Perwakilan jang rata dan adil, kata saja; pembatasan ini perlu agaknja, karena kerap kali kedjadian, ada perwakilan rakjat, namun tidak mewakili semua golongan, atau tidak nampak sebagai perwakilan jang merata, tetapi sebenarnja (karena jang membentuk hanja satu-dua golongan) lalu tidak dapat memenuhi rasa keadilan umum. Itulah sebabnja, untuk dapat menentukan kemauan rakjat jang sebenar-benarnja, perlulah adanja tjara pemungutan suara jang dapat memperoleh suara rakjat itu jang se-rata2-nja.

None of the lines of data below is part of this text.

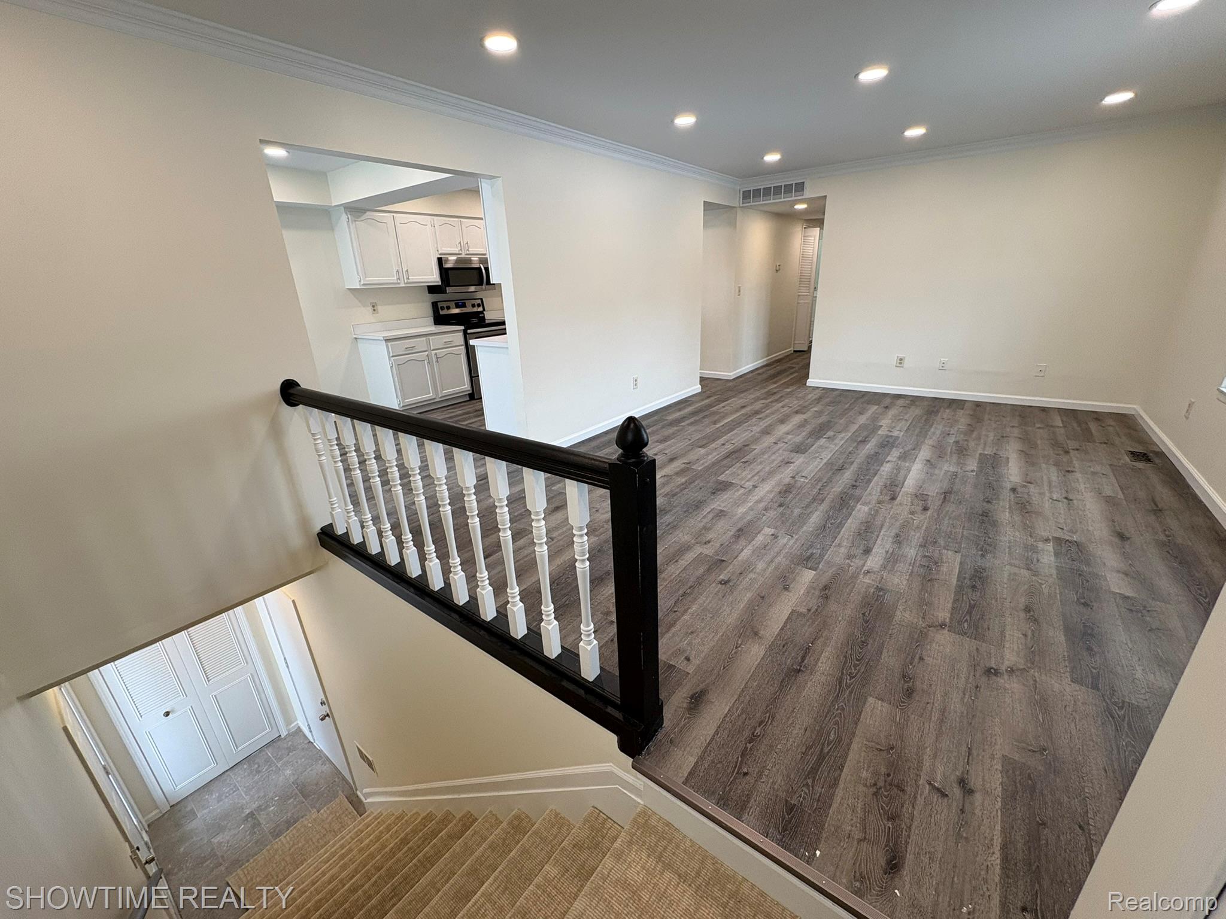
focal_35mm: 14
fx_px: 496
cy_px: 460
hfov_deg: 102.1
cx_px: 613
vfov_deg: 85.7
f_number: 2.2
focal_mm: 2.22
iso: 125
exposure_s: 1/120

Sila jang ke-2 dan ke-5, a'ni „Perikemanusiaan” dan „Keadilan Sosial”, bolehlah dipandang sebagai „dasar” dan „isi” Pantja - sila. Sebagai dasar maka „Perikemanusian” tidak sadja memberi segala kemungkinan untuk memperluas serta memperdalam haluan - kenegaraan kita, namun Perikemanusiaan” itu mendjamin tetap adanja sifat keluhuran budi dalam azas - azas serta tudjuan kenegaraan dalam Republik kita. Ta' usah didjelaskan disini, bahwa „Keadilan - Sosial” pun membuka segala kemungkinan serta memberi djaminan pula tentang berbagai kepentingan rakjat seluruhnja, baik jang. bertali dengan penghidupan dalam masjarakatnja, maupun jang berkenaan dengan hidup kebatinannja.